TASK DIRECTIONS » From the entries below, report how many lines contain the string "TRIANGLE". Give only that number.

....................

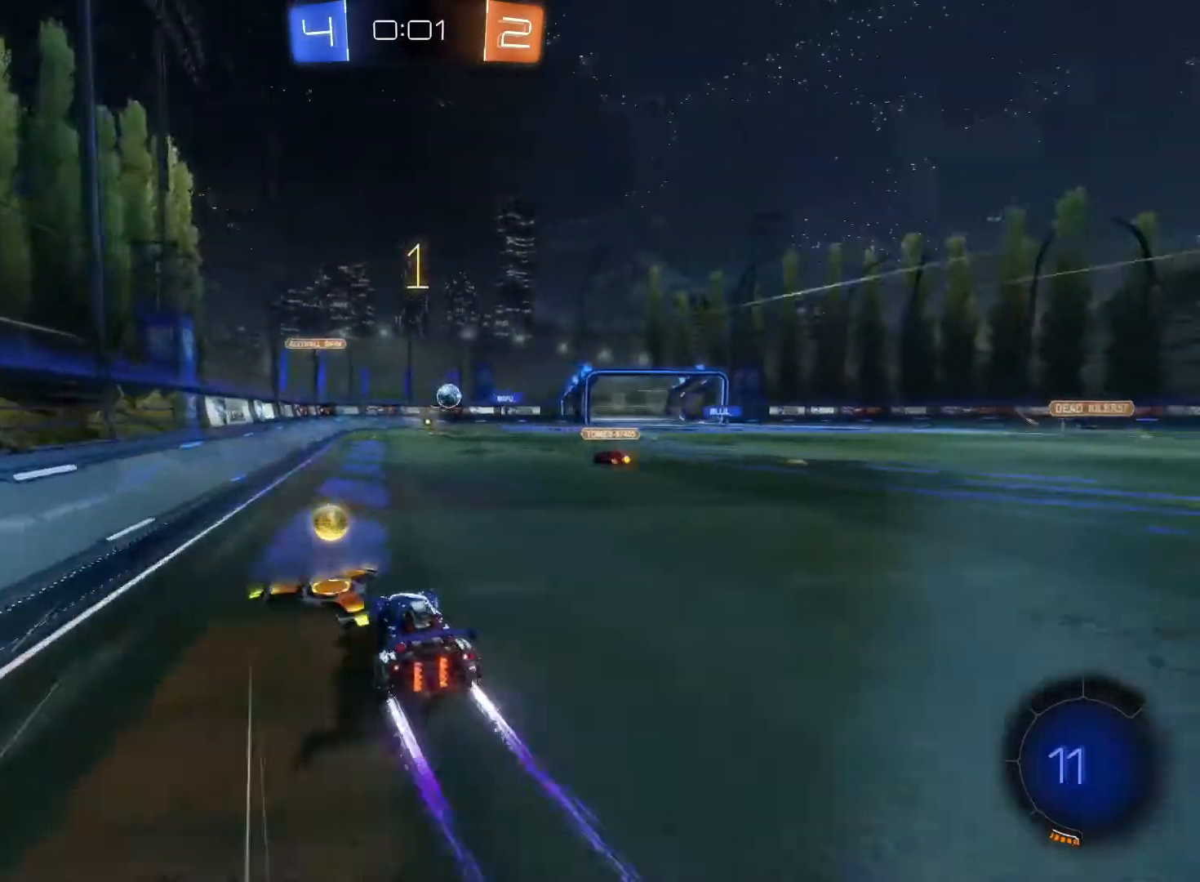
{"buttons": ["R2"], "left_stick": "up-left", "events": [[33, "left_stick", "down-right"], [133, "left_stick", "center"], [467, "left_stick", "up-left"]]}
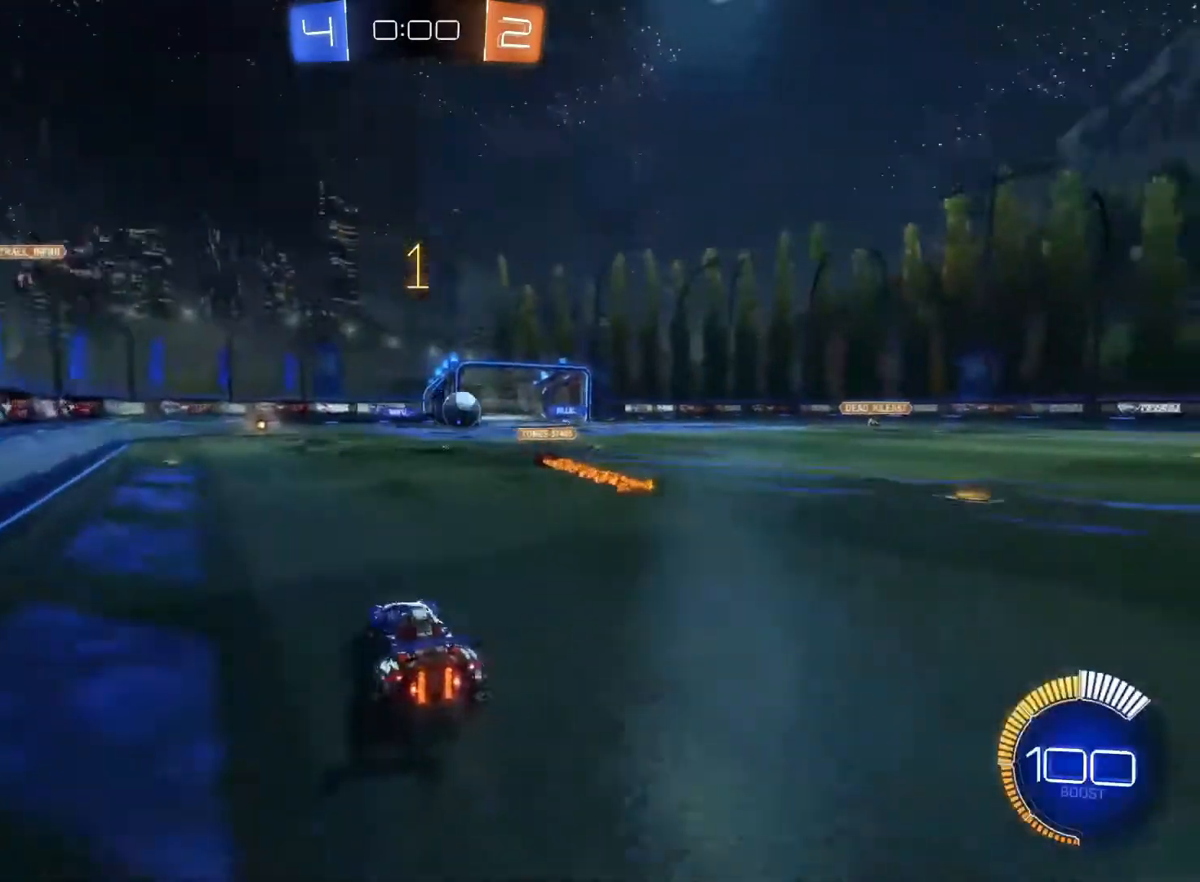
{"buttons": ["R2"], "left_stick": "center", "events": [[67, "left_stick", "center"]]}
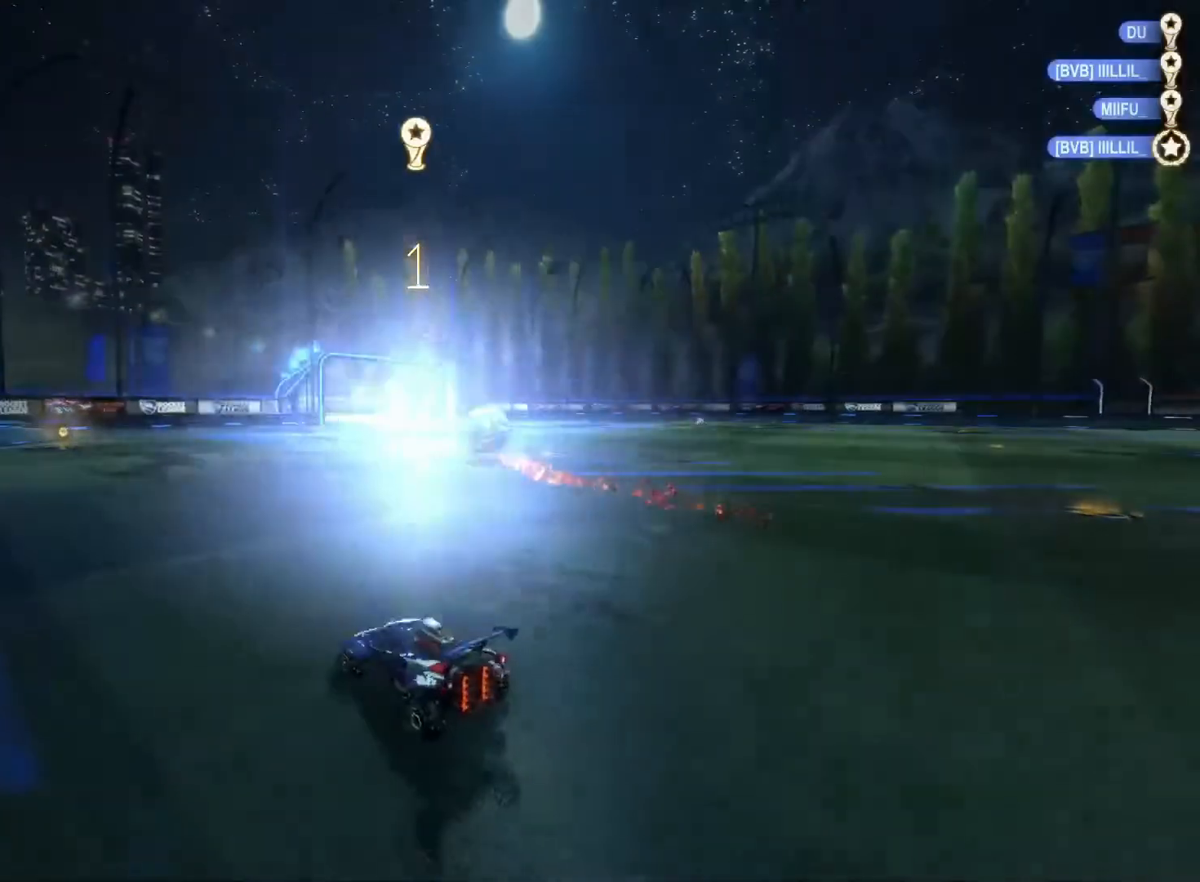
{"buttons": [], "left_stick": "center", "events": [[401, "R2", "up"]]}
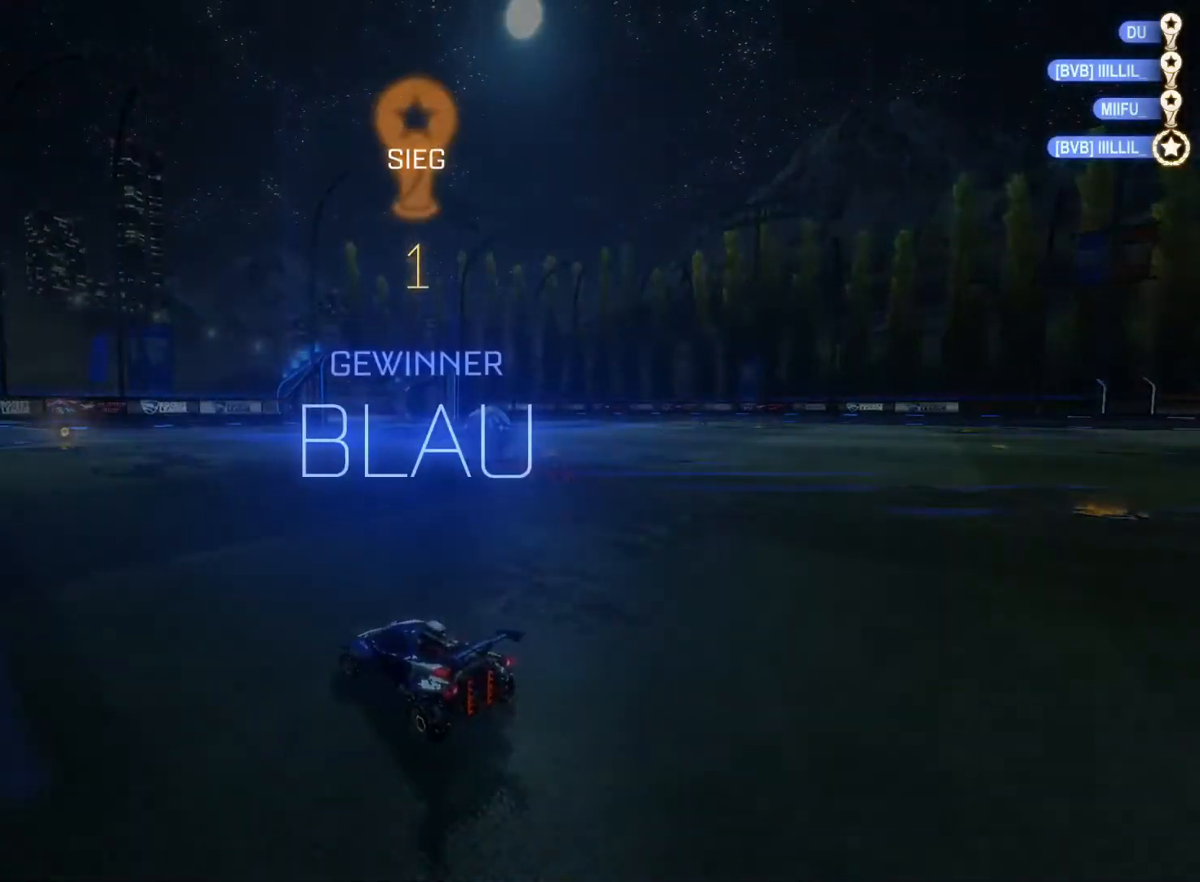
{"buttons": ["TRIANGLE"], "left_stick": "center", "events": [[500, "TRIANGLE", "down"]]}
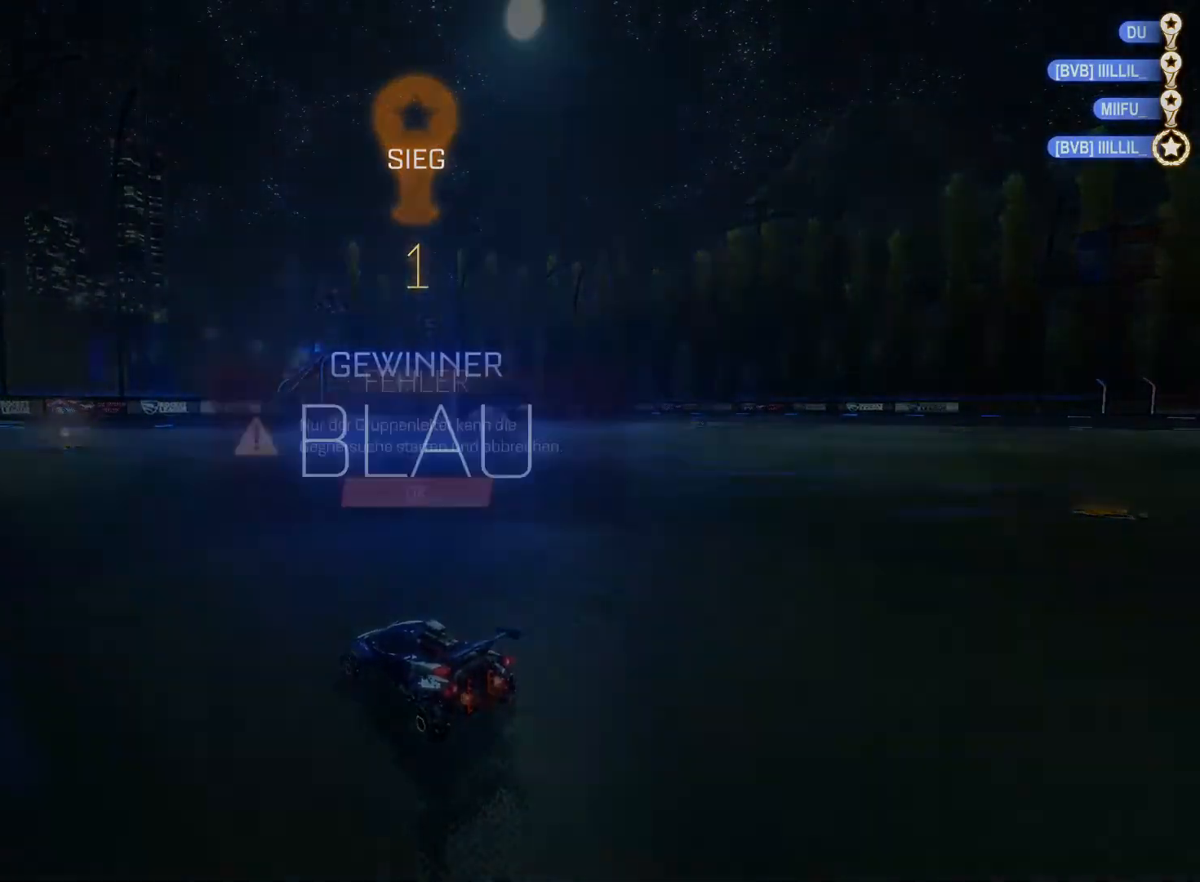
{"buttons": [], "left_stick": "center", "events": [[67, "TRIANGLE", "up"]]}
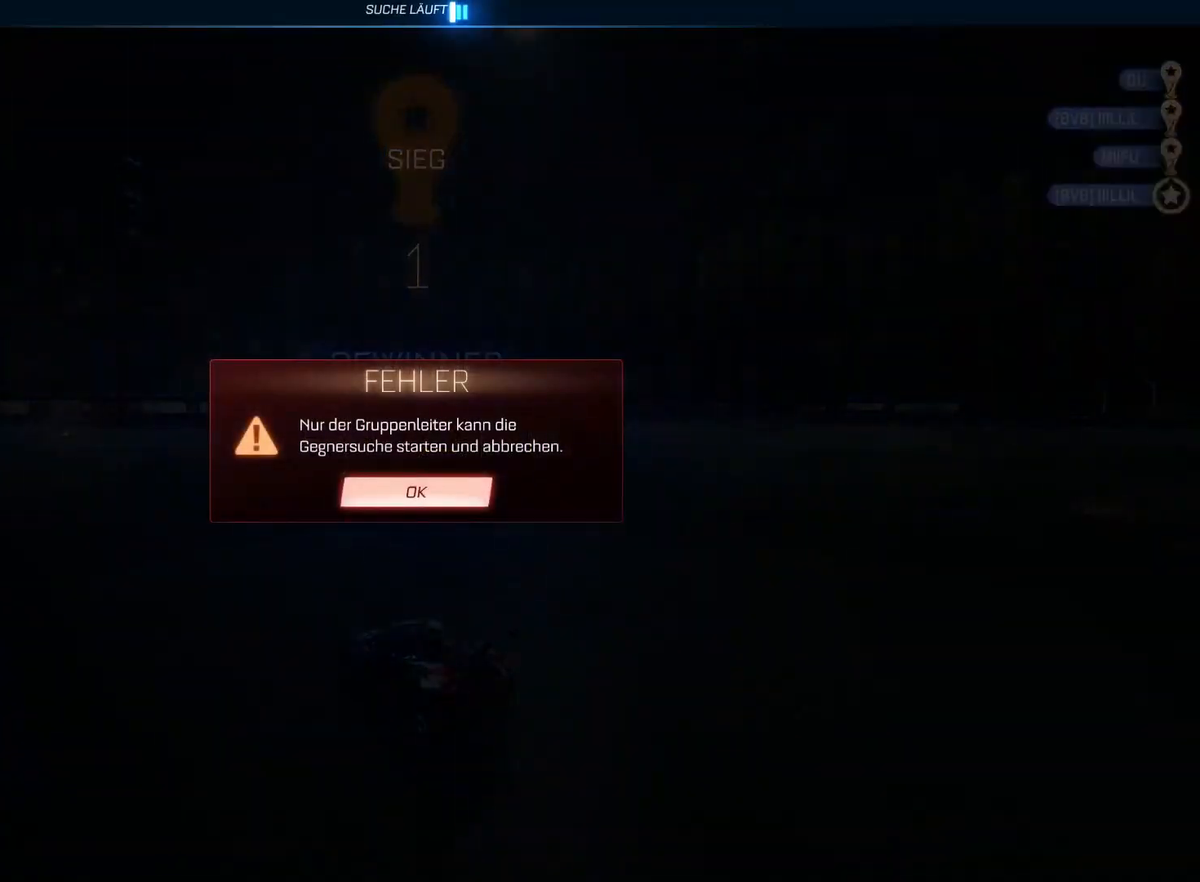
{"buttons": [], "left_stick": "center", "events": []}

....................

SOLUTION » 2